Apply what you read =>
1. What does the Castroneves passage state about each of the following?
(a) Who beat Castroneves at last year's race, and by what margin?
(b) In which years did Castroneves win his three prior Indy 500 titles?
(c) Which running of the Greatest Spectacle In Racing is Sunday's race?
2. Do these statements agree with the Castroneves passage? Answer yes or no for each, and quote the deciding words.
(a) Castroneves told MotorSportsTalk that he has a lot to lose in terms of points this time.
(b) Castroneves won the Indy 500 in each of his first two years in the field.
(c) Castroneves has already won the Indy 500 four times.
3. Duplicate the part of the Castroneves passage that opens with the words containing "Castroneves three prior" and closes with "2014 and 2017.".
Source passage START
Like his car number, Castroneves has won the Indy 500 three times. He wants to change that number to four times in Sunday’s 102nd Running of the Greatest Spectacle In Racing. Photo: IndyCar.

“For sure, I definitely don’t have much to lose in terms of points, championships, and things like that,” Castroneves told MotorSportsTalk earlier this week. “I don’t have to think that I don’t have a car to win, I’m not going to risk that much because there are still championship points (to earn if he was still racing full-time in the series).

“Not that I did that before, but if the situation occurs, people just need to know I have nothing to lose this time.”

Castroneves three prior triumphs in the 500 came in his first two years in the field – 2001 and 2002 – and again in 2009. In addition, he has finished twice in the last four editions of the Greatest Spectacle In Racing in 2014 and 2017.

Coming so close last year, losing to Takuma Sato by .201 of a second, is something Castroneves hasn’t forgotten about. To come so close to No. 4 has only made him more hungry to get it done on Sunday.
Source passage END
Supplied material START
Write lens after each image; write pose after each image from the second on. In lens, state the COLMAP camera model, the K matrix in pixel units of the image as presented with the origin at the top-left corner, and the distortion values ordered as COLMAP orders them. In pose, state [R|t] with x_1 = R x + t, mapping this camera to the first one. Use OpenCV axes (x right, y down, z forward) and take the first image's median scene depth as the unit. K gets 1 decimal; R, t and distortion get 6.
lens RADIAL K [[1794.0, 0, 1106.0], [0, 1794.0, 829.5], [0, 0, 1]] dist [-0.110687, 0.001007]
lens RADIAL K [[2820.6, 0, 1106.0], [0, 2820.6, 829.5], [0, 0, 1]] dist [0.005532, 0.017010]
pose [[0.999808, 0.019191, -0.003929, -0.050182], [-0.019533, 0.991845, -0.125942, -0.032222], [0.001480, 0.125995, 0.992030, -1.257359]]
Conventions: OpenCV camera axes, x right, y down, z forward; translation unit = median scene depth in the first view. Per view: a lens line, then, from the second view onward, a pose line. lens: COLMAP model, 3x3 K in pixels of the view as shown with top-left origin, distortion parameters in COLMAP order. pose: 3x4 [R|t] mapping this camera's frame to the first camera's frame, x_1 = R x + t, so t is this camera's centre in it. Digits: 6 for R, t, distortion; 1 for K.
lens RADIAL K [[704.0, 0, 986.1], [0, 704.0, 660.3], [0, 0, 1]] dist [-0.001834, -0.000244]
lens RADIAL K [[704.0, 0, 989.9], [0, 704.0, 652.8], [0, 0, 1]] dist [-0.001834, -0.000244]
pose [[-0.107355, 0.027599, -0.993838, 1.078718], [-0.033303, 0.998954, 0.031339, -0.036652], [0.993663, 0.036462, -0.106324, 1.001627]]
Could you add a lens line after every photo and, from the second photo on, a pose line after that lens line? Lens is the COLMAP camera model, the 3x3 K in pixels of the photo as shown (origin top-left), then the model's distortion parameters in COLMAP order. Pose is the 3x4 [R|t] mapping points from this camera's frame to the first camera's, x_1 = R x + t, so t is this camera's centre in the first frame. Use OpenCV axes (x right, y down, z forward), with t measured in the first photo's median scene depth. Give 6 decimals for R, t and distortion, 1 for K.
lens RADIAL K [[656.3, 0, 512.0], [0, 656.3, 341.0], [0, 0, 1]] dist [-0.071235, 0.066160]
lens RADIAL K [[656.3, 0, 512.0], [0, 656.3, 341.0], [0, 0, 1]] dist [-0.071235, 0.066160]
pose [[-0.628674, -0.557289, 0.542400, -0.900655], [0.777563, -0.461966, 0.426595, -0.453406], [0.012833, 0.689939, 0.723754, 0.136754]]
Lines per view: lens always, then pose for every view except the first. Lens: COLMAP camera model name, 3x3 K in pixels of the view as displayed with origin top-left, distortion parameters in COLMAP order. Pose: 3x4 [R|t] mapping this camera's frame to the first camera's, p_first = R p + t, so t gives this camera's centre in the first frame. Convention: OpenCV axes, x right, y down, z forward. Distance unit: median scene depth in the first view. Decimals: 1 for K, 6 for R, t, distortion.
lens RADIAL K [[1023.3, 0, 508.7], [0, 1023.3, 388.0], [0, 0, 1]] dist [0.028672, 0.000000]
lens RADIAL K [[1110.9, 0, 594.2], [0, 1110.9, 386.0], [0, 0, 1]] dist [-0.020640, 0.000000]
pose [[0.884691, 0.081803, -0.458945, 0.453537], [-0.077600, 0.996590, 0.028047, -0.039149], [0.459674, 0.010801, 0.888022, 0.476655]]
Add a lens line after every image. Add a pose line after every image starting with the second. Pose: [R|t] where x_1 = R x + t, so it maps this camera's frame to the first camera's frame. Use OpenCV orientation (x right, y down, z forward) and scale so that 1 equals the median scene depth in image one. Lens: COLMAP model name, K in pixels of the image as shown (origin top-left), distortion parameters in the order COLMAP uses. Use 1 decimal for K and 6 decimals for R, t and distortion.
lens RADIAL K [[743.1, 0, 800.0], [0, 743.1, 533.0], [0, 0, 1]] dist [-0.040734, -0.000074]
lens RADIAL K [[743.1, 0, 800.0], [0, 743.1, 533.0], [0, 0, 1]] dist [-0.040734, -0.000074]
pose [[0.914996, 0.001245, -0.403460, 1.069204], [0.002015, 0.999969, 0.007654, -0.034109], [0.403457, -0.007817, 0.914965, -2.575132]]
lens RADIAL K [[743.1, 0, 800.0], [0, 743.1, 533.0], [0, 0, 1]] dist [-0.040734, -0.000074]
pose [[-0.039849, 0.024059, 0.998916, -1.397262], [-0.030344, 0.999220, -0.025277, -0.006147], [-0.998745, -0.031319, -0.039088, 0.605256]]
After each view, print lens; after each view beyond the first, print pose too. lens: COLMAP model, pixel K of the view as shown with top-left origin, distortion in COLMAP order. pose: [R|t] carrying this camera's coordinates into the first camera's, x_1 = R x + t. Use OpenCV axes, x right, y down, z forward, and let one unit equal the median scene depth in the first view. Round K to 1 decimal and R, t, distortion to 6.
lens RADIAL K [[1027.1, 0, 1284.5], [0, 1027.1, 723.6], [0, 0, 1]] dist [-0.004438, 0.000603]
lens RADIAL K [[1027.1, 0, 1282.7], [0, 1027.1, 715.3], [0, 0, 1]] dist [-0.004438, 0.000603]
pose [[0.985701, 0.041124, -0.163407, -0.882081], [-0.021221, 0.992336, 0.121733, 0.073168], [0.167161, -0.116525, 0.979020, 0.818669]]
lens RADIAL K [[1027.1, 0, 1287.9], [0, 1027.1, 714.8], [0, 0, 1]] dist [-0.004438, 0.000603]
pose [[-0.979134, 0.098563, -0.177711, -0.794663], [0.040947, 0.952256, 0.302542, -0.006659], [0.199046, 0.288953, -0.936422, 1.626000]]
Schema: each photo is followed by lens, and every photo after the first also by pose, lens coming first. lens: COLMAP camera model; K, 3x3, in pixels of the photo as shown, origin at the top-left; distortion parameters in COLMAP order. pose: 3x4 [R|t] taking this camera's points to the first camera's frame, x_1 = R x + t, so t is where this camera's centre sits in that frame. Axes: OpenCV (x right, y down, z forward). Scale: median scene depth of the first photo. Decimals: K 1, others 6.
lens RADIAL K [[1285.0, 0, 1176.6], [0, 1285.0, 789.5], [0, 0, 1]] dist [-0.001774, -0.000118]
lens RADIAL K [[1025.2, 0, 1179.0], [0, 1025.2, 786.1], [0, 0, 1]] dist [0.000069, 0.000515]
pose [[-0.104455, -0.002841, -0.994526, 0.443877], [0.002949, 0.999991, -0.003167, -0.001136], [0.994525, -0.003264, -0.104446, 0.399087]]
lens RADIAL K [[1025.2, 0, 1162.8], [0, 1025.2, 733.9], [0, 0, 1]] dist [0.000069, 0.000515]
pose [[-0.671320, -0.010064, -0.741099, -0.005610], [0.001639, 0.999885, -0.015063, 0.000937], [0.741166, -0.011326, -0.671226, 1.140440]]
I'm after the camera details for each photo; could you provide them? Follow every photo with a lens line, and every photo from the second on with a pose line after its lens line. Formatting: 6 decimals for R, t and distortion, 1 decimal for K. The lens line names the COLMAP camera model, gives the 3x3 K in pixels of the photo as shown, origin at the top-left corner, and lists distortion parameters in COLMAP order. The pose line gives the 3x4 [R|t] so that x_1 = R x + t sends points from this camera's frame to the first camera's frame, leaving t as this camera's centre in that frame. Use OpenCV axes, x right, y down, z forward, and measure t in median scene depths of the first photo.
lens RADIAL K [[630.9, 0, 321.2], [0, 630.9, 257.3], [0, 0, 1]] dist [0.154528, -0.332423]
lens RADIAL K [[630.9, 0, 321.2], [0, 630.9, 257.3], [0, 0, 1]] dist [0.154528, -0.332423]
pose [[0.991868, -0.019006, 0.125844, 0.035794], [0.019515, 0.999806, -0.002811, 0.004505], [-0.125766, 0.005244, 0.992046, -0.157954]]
Supplied material END
Solutions below =>
1.
(a) Takuma Sato, by .201 of a second.
(b) 2001, 2002 and 2009.
(c) The 102nd.

2.
(a) No: "I definitely don’t have much to lose in terms of points, championships, and things like that"
(b) Yes: "Castroneves three prior triumphs in the 500 came in his first two years in the field – 2001 and 2002"
(c) No: "Castroneves has won the Indy 500 three times"

3.
Castroneves three prior triumphs in the 500 came in his first two years in the field – 2001 and 2002 – and again in 2009. In addition, he has finished twice in the last four editions of the Greatest Spectacle In Racing in 2014 and 2017.